*Entries supplied*:
↓↓↓

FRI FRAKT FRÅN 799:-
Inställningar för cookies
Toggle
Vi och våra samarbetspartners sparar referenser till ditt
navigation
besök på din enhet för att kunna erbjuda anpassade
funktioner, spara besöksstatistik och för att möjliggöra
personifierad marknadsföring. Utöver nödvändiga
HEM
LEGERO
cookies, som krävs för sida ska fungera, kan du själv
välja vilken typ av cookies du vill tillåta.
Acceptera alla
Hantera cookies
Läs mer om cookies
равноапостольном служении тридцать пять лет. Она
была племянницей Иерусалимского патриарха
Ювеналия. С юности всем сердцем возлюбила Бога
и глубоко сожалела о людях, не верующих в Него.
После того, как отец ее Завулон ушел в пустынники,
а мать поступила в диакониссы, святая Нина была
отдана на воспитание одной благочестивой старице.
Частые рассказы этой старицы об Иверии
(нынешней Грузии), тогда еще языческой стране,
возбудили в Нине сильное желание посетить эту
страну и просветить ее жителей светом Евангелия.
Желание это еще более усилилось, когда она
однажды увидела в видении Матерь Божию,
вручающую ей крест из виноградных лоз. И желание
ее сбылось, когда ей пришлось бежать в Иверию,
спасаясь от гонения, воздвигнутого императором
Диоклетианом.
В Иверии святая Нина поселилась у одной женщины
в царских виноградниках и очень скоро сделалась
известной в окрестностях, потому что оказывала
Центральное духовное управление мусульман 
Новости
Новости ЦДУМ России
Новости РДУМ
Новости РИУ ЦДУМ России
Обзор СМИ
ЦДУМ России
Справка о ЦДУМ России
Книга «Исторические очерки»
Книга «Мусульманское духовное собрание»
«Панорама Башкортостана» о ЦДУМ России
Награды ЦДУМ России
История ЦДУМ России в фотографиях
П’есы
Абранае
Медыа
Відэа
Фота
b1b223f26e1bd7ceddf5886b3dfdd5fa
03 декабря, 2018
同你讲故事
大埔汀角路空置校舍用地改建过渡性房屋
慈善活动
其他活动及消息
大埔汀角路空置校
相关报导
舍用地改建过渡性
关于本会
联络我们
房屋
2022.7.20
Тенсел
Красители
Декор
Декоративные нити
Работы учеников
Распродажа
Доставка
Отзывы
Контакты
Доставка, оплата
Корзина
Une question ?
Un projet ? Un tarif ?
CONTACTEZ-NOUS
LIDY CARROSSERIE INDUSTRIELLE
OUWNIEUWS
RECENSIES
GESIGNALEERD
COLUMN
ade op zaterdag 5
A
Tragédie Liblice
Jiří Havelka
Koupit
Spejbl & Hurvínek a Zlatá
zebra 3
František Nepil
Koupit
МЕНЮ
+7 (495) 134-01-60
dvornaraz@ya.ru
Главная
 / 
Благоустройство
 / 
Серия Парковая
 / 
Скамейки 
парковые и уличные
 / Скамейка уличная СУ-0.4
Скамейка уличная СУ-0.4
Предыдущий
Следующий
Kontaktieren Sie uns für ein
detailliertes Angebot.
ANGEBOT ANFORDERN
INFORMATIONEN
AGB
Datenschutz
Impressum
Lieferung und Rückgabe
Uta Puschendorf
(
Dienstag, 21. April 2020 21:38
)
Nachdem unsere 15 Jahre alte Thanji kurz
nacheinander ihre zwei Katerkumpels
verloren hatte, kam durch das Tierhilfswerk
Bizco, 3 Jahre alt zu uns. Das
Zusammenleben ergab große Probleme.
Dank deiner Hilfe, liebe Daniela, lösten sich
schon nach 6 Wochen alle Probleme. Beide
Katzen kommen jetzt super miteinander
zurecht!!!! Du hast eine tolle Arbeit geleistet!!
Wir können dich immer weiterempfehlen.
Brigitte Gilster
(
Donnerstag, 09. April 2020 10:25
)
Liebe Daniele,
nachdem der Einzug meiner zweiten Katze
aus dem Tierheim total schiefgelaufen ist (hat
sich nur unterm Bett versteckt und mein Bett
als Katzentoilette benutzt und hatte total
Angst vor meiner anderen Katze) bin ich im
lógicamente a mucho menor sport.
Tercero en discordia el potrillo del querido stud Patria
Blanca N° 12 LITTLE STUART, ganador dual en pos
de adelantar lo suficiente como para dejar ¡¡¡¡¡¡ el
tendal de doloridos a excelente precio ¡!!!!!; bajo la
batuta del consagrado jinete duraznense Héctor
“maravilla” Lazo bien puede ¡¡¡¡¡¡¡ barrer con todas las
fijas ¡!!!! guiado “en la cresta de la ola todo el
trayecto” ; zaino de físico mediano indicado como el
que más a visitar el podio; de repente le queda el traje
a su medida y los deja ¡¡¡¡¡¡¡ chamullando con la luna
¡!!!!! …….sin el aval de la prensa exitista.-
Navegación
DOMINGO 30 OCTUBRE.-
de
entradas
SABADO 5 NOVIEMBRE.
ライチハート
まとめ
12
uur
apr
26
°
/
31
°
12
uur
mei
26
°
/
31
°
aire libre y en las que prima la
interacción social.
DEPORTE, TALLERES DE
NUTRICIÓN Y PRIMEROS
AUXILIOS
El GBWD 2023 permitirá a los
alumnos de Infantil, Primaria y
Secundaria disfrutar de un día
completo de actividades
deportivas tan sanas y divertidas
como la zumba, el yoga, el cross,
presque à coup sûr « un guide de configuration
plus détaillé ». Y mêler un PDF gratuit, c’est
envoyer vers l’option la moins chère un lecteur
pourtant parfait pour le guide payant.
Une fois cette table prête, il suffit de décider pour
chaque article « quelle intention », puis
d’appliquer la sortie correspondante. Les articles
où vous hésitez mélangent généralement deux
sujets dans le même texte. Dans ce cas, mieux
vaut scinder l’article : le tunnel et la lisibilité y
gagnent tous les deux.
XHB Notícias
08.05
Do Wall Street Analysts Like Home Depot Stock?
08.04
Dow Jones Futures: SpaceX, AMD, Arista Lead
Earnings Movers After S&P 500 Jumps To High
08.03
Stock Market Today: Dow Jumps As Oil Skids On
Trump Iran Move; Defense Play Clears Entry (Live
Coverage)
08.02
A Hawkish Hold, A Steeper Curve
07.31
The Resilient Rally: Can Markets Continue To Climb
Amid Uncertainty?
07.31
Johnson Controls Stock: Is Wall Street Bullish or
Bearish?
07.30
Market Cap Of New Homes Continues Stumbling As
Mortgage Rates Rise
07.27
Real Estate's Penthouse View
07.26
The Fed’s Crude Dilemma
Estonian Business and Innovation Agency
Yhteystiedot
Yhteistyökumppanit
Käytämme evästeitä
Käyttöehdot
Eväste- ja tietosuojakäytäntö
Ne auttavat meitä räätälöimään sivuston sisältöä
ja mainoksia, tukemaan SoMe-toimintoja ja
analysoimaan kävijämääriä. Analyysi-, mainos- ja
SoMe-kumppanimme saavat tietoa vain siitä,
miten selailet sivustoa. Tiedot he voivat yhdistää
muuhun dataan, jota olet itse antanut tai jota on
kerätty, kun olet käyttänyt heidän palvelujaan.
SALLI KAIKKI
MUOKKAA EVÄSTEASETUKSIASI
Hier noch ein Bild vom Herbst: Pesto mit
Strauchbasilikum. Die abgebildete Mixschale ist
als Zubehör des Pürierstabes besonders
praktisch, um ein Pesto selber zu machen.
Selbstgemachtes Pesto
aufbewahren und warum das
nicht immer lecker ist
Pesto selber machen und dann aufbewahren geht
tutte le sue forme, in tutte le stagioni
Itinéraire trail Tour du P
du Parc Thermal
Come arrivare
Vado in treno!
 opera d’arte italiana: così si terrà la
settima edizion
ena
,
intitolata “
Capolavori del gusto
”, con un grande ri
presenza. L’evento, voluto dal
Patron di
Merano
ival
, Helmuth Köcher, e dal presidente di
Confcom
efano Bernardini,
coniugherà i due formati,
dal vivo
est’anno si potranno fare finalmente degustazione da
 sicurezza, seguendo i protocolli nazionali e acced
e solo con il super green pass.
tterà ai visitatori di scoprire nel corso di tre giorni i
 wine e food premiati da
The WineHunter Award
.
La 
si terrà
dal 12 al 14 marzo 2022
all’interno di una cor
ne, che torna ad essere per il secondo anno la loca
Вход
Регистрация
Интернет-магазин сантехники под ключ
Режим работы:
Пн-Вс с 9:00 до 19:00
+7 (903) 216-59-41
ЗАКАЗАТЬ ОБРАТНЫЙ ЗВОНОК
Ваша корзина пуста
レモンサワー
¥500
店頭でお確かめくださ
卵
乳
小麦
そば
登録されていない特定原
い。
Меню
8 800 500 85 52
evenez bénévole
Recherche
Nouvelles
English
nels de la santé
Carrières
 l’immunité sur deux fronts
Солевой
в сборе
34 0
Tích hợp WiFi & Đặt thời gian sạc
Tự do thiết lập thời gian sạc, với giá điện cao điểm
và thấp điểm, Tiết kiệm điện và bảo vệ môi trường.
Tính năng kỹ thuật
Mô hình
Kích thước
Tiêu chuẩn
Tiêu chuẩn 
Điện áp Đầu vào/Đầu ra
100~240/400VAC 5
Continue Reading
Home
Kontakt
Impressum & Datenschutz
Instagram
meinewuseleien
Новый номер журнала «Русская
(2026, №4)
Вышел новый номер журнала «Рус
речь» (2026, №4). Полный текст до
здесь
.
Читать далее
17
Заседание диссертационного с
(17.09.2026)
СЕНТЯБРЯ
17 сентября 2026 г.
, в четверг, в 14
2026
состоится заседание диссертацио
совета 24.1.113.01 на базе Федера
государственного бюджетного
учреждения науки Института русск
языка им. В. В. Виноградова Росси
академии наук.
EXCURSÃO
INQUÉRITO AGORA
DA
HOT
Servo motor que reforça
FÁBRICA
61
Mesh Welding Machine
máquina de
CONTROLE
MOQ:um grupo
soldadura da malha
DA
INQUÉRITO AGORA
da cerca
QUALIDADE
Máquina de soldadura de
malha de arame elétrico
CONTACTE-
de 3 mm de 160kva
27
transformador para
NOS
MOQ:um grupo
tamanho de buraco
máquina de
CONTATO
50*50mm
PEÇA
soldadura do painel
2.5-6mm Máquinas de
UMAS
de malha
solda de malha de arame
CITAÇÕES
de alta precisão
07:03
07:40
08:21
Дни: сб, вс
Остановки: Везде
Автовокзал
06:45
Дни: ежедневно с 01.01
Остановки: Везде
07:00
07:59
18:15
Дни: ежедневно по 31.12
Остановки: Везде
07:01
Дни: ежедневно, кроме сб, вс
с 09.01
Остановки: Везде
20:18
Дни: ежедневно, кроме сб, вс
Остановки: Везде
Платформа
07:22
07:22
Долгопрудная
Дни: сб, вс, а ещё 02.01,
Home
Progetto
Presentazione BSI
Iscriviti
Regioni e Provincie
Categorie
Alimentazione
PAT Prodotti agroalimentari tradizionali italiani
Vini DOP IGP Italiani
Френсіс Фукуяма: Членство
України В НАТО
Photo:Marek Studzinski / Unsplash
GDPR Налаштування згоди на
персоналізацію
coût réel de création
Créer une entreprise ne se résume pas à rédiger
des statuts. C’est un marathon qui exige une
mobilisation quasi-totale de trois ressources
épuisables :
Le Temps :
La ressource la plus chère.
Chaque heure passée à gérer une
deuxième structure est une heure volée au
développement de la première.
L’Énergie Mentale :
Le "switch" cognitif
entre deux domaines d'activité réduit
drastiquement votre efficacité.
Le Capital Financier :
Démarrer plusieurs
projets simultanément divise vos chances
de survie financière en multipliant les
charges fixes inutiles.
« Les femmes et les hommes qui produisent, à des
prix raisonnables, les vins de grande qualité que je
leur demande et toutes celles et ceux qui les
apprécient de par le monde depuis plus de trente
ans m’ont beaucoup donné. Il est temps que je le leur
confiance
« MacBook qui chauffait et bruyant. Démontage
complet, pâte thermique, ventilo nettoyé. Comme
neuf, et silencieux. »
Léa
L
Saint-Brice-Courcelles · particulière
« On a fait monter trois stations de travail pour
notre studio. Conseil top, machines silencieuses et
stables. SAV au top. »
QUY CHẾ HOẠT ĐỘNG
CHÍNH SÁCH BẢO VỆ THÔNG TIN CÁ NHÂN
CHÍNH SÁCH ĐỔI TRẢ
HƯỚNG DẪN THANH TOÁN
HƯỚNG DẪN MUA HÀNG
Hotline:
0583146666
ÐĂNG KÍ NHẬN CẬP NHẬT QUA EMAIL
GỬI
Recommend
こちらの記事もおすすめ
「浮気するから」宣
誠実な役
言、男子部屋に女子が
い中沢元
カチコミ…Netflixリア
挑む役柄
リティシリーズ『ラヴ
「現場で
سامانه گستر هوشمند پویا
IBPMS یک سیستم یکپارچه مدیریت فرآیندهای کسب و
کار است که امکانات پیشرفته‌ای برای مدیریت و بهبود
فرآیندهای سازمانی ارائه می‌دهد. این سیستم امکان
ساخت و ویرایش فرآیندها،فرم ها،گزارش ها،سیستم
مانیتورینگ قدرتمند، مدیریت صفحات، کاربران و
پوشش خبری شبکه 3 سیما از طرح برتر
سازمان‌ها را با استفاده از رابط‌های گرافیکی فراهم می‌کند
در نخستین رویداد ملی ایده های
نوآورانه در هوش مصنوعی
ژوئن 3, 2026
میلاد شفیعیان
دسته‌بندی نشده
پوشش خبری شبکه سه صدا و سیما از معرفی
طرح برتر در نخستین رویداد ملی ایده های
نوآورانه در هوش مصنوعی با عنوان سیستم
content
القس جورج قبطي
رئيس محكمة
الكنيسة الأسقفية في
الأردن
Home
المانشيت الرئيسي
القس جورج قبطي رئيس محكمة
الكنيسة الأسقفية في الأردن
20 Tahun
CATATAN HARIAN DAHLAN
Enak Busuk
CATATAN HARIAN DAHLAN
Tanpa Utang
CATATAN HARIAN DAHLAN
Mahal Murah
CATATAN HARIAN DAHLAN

↑↑↑

*Task description*:
From the records above, transcribe exactly the run of lines that opens with the line holding "Tích hợp WiFi & Đặt thời gian sạc" and closes with the line holding "Impressum & Datenschutz", both included.

*Solution*:
Tích hợp WiFi & Đặt thời gian sạc
Tự do thiết lập thời gian sạc, với giá điện cao điểm
và thấp điểm, Tiết kiệm điện và bảo vệ môi trường.
Tính năng kỹ thuật
Mô hình
Kích thước
Tiêu chuẩn
Tiêu chuẩn 
Điện áp Đầu vào/Đầu ra
100~240/400VAC 5
Continue Reading
Home
Kontakt
Impressum & Datenschutz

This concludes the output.